[[ DATA FOR THIS TASK open ]]

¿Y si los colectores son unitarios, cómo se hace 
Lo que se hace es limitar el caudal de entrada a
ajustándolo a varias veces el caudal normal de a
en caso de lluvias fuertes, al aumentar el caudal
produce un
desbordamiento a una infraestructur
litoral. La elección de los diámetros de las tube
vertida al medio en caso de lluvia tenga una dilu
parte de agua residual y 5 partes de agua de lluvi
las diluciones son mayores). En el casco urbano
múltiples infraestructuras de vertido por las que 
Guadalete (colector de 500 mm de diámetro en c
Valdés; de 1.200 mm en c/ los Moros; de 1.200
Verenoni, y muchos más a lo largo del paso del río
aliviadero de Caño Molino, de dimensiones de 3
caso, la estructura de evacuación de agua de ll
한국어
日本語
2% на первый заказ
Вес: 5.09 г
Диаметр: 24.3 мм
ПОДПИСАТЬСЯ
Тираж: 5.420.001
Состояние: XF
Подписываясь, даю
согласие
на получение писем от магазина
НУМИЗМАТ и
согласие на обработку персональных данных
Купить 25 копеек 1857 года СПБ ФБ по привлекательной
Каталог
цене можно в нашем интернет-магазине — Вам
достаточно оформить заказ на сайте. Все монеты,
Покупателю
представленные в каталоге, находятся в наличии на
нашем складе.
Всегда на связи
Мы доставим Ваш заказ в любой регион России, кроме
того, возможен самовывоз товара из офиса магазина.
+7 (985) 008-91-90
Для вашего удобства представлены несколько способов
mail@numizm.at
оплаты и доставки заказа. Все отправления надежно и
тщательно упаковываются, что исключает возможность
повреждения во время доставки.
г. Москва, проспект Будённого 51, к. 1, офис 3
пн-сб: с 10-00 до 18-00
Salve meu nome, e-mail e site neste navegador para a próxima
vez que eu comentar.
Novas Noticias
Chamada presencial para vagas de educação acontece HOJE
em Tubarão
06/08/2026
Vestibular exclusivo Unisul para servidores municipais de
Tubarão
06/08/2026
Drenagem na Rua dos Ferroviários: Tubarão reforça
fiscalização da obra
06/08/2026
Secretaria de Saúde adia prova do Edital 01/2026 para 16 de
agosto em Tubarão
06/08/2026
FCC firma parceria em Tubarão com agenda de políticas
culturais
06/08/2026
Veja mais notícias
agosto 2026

[[ DATA FOR THIS TASK closed ]]

→ REQUIRED ACTION
Write out again, word for word, every line of the items from the very first one up to and including the line with "fiscalização da obra".

→ SOLUTION TO THIS PROBLEM
¿Y si los colectores son unitarios, cómo se hace 
Lo que se hace es limitar el caudal de entrada a
ajustándolo a varias veces el caudal normal de a
en caso de lluvias fuertes, al aumentar el caudal
produce un
desbordamiento a una infraestructur
litoral. La elección de los diámetros de las tube
vertida al medio en caso de lluvia tenga una dilu
parte de agua residual y 5 partes de agua de lluvi
las diluciones son mayores). En el casco urbano
múltiples infraestructuras de vertido por las que 
Guadalete (colector de 500 mm de diámetro en c
Valdés; de 1.200 mm en c/ los Moros; de 1.200
Verenoni, y muchos más a lo largo del paso del río
aliviadero de Caño Molino, de dimensiones de 3
caso, la estructura de evacuación de agua de ll
한국어
日本語
2% на первый заказ
Вес: 5.09 г
Диаметр: 24.3 мм
ПОДПИСАТЬСЯ
Тираж: 5.420.001
Состояние: XF
Подписываясь, даю
согласие
на получение писем от магазина
НУМИЗМАТ и
согласие на обработку персональных данных
Купить 25 копеек 1857 года СПБ ФБ по привлекательной
Каталог
цене можно в нашем интернет-магазине — Вам
достаточно оформить заказ на сайте. Все монеты,
Покупателю
представленные в каталоге, находятся в наличии на
нашем складе.
Всегда на связи
Мы доставим Ваш заказ в любой регион России, кроме
того, возможен самовывоз товара из офиса магазина.
+7 (985) 008-91-90
Для вашего удобства представлены несколько способов
mail@numizm.at
оплаты и доставки заказа. Все отправления надежно и
тщательно упаковываются, что исключает возможность
повреждения во время доставки.
г. Москва, проспект Будённого 51, к. 1, офис 3
пн-сб: с 10-00 до 18-00
Salve meu nome, e-mail e site neste navegador para a próxima
vez que eu comentar.
Novas Noticias
Chamada presencial para vagas de educação acontece HOJE
em Tubarão
06/08/2026
Vestibular exclusivo Unisul para servidores municipais de
Tubarão
06/08/2026
Drenagem na Rua dos Ferroviários: Tubarão reforça
fiscalização da obra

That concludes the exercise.